:: Excerpt provided ::
This study has limitations. One limitation of this study is the use of data from 2017. Nonetheless, due to factors like the 2019 Revolution and the COVID-19 pandemic which have both adversely affected healthcare in Sudan, there is not anticipated to be substantial improvement in medical documentation or cancer care delivery. Additionally, many patients could have never received a diagnosis of cancer and died without seeking medical care. Another limitation is that ethnicity in Sudan is not well studied, and the usage of broader groups to categorise patients may have blunted the results of the study. Our study is also subject to information bias since data was abstracted from handwritten paper-based medical records. Due to insufficiency of medical documentation, there was no way to confirm if more pathologic testing and radiologic imaging were completed. Also, reasons for not getting diagnostic work-up were not documented in patient files and were therefore not evident. Finally, the reasons that physicians selected treatments, and the available resources for individual patients were not available for this analysis. Further work is needed to understand if practice patterns contradictory to guidelines (e.g., hormone therapy for HR breast cancer) are due to a lack of available systemic therapies or to other potential intervening factors.
Conclusion
A high proportion of Sudanese patients with breast cancer have deficient diagnostic work-up including missing receptor testing and staging, which limits cancer care delivery, and ultimately contributes to inadequate or inappropriate treatment, which may result in poor survival. Gaps are country-wide and not isolated to specific geographical or ethnic groups. Further work is needed to understand the reasons for these deficiencies and to develop interventions to improve diagnostic work-up and treatment in low-income countries such as Sudan.
:::
:: Information ::
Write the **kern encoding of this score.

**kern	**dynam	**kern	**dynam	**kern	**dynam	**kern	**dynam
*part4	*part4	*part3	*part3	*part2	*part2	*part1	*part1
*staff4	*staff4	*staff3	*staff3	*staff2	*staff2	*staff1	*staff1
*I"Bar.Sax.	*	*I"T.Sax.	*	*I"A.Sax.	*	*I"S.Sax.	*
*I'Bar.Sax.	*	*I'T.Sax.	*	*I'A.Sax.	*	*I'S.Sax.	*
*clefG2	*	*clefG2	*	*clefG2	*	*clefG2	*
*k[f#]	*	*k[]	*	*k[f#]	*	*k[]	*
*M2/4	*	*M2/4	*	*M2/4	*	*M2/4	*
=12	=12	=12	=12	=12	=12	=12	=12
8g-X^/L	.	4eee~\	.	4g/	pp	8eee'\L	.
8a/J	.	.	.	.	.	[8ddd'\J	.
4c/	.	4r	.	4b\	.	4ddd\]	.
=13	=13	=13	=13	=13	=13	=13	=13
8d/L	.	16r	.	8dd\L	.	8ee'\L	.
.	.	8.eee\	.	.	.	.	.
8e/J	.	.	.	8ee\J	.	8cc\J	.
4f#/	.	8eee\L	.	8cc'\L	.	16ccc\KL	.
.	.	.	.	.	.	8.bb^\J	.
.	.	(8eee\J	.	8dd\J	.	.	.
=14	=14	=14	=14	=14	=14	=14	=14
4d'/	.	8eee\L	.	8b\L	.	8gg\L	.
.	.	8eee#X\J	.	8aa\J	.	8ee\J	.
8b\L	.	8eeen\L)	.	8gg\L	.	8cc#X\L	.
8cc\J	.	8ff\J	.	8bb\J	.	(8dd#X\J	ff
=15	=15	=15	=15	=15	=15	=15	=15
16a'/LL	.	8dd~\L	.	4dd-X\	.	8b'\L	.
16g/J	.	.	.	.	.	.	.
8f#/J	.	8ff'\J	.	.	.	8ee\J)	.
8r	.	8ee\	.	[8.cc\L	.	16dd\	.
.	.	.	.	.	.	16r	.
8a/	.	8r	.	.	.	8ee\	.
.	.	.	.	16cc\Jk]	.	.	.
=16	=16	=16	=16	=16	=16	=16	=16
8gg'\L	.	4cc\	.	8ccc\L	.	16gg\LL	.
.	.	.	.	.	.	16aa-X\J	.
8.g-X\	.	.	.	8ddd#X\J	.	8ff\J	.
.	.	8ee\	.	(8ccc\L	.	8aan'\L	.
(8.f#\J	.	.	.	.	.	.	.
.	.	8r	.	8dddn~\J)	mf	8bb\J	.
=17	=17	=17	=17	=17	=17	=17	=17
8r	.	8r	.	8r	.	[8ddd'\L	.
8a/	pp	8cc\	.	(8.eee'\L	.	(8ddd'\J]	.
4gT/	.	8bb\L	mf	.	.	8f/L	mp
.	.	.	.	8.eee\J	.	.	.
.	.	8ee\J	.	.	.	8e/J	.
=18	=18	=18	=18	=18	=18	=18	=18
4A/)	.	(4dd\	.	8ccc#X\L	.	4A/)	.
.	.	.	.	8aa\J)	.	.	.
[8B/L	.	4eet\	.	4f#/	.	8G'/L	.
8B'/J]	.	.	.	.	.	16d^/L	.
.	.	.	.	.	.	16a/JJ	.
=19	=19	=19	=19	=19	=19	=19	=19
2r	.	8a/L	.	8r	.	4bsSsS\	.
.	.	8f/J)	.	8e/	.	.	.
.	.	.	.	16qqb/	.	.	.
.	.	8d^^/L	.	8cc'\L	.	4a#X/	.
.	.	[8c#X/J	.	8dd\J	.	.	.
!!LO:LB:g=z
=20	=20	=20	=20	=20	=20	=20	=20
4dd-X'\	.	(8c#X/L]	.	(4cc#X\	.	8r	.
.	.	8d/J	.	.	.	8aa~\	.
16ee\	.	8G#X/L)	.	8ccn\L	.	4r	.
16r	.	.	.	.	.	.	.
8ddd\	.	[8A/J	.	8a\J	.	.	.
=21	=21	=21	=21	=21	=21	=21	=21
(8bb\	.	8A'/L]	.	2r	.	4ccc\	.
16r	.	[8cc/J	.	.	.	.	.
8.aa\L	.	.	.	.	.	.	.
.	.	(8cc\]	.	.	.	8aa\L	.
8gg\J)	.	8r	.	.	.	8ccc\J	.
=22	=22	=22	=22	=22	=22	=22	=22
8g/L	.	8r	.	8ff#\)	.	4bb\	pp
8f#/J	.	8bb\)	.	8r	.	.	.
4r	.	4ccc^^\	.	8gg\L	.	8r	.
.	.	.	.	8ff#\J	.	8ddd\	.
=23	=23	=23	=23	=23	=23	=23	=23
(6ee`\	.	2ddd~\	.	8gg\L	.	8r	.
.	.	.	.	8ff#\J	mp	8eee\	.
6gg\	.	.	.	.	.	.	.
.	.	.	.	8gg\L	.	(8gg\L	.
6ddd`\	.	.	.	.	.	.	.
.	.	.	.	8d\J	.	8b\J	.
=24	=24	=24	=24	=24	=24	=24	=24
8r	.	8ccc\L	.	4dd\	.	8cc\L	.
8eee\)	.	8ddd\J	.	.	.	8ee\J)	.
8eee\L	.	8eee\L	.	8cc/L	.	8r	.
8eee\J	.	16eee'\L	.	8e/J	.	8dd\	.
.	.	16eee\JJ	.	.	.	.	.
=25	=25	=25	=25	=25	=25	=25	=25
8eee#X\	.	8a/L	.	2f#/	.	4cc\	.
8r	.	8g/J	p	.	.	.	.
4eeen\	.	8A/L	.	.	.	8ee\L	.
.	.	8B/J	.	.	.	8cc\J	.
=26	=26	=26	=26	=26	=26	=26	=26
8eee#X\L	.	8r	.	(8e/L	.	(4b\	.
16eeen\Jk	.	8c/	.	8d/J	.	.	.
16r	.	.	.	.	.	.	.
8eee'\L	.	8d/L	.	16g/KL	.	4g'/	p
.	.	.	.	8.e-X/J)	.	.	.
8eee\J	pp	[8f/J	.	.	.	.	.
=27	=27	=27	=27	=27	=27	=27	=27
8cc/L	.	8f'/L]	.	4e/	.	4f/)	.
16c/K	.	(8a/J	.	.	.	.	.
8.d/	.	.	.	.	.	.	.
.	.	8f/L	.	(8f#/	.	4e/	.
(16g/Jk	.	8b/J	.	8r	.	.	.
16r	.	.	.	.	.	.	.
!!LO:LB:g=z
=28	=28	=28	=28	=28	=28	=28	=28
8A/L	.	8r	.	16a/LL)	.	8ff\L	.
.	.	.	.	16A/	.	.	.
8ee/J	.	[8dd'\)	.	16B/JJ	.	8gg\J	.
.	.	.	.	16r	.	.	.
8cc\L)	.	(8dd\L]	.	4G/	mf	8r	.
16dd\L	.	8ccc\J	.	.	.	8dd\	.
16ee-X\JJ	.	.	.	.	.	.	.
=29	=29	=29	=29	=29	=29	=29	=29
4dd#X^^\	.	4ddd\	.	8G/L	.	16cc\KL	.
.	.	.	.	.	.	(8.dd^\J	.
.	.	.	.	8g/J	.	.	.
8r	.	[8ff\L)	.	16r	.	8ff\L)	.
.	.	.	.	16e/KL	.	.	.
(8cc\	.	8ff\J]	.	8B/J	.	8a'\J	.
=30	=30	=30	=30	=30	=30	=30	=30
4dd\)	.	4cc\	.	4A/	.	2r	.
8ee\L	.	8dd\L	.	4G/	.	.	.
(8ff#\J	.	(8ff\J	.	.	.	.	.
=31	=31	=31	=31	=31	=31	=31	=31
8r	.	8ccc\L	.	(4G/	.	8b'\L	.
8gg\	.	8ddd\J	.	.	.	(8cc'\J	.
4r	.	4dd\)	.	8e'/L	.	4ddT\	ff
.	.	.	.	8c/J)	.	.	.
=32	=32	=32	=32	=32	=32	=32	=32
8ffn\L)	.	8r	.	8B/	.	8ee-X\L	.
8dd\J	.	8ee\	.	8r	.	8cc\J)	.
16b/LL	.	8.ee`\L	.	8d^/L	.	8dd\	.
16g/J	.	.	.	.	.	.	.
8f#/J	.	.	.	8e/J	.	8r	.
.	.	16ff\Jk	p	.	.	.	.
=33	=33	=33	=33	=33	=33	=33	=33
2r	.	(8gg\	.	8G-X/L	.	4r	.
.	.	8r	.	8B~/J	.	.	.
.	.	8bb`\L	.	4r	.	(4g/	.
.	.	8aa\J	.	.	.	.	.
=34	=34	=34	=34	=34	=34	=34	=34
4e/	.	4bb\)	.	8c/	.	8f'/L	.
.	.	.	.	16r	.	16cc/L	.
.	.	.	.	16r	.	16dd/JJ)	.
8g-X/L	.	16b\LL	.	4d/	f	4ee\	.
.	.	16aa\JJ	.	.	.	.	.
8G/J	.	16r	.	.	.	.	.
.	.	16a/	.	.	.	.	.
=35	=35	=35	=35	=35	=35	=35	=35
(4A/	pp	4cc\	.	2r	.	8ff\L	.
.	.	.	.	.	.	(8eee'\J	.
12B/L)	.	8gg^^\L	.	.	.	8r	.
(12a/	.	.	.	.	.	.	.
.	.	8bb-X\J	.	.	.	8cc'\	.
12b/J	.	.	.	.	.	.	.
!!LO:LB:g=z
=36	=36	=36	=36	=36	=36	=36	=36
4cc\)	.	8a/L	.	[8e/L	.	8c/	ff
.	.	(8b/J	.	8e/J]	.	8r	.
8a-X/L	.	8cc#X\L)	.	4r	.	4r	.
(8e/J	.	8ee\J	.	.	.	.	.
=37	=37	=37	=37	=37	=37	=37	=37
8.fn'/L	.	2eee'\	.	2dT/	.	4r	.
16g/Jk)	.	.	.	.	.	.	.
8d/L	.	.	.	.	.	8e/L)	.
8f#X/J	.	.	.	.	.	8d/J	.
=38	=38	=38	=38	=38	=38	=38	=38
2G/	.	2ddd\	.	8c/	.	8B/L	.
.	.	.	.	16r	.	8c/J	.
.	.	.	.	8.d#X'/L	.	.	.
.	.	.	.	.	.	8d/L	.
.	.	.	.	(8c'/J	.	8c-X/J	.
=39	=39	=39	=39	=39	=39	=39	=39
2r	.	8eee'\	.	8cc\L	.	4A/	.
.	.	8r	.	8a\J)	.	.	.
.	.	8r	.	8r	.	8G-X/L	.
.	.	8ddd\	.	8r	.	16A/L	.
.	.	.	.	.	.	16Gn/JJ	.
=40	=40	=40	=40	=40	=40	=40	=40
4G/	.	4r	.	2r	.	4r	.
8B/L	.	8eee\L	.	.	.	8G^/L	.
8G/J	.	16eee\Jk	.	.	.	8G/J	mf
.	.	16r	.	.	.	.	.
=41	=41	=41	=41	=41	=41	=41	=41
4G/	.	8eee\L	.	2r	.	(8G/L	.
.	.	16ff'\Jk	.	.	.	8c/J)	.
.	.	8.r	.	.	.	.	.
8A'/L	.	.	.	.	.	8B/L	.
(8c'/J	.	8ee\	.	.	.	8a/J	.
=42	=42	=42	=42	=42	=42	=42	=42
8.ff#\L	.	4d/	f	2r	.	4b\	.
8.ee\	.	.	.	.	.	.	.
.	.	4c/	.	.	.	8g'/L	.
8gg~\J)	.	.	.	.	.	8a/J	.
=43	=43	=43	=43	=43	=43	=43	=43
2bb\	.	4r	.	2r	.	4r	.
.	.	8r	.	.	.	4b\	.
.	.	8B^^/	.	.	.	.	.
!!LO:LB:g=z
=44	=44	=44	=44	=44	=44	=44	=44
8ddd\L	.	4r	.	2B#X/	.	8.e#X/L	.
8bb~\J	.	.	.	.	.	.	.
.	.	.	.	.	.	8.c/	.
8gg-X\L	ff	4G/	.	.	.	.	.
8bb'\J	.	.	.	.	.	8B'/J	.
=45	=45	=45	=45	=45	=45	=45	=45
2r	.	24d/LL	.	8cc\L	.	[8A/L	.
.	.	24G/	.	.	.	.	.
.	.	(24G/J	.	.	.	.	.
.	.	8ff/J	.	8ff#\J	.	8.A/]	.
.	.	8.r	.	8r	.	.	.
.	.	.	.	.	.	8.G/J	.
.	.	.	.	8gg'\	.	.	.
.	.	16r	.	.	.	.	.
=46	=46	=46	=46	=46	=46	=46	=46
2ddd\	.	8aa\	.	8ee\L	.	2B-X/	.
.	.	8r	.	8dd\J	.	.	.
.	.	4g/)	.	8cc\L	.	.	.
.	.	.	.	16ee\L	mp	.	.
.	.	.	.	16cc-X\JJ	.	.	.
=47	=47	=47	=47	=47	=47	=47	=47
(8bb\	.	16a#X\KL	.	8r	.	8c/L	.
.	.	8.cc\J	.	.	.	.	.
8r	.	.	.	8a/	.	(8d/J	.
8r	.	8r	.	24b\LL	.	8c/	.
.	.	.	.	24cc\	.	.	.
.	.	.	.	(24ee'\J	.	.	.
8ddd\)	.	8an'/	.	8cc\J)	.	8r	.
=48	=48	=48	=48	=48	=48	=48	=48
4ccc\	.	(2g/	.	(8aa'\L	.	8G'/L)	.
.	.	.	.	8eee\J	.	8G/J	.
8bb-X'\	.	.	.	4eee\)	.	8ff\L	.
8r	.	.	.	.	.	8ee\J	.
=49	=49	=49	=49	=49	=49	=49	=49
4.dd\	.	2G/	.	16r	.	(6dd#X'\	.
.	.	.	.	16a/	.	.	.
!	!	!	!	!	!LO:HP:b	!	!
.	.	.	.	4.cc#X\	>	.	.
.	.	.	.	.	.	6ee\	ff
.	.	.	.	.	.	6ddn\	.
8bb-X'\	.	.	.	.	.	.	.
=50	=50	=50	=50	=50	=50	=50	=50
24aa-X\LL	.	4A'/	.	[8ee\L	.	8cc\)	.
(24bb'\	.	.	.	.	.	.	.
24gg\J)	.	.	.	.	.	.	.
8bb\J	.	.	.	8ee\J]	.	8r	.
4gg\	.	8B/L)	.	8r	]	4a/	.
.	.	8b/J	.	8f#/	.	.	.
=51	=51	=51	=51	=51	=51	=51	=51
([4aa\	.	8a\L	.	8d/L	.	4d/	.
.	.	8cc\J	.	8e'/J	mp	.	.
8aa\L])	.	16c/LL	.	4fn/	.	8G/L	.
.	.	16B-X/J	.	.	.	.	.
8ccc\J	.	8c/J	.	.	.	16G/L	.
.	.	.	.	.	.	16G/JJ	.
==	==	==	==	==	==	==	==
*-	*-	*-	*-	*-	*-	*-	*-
:::
### What you need to do:
Please continue the passage on breast cancer diagnosis and treatment in Sudan, starting after its final sentence.

### Answer to the exercise:
Conflicts of interest
Dr Rocque received research funding from Genentech, Pfizer and Carevive and consulting fees for Genentech and Pfizer. All other authors declare they have no conflicts of interest.
Funding
All other authors declare that no funds, grants or other support was received during the preparation of this manuscript.
Author contributions
All authors contributed to the study conception and design. Material preparation and data collection were performed by MA, LA, SA, AB and NE. Analysis was performed by NC and NE and revised by AA. The first draft of the manuscript was written by NE. All authors commented on previous versions of the manuscript. All authors read and approved the final manuscript.
Data availability
The data generated during and analysed during the study are not publicly available due to possible breach in patient confidentiality but are available from the corresponding author on reasonable request.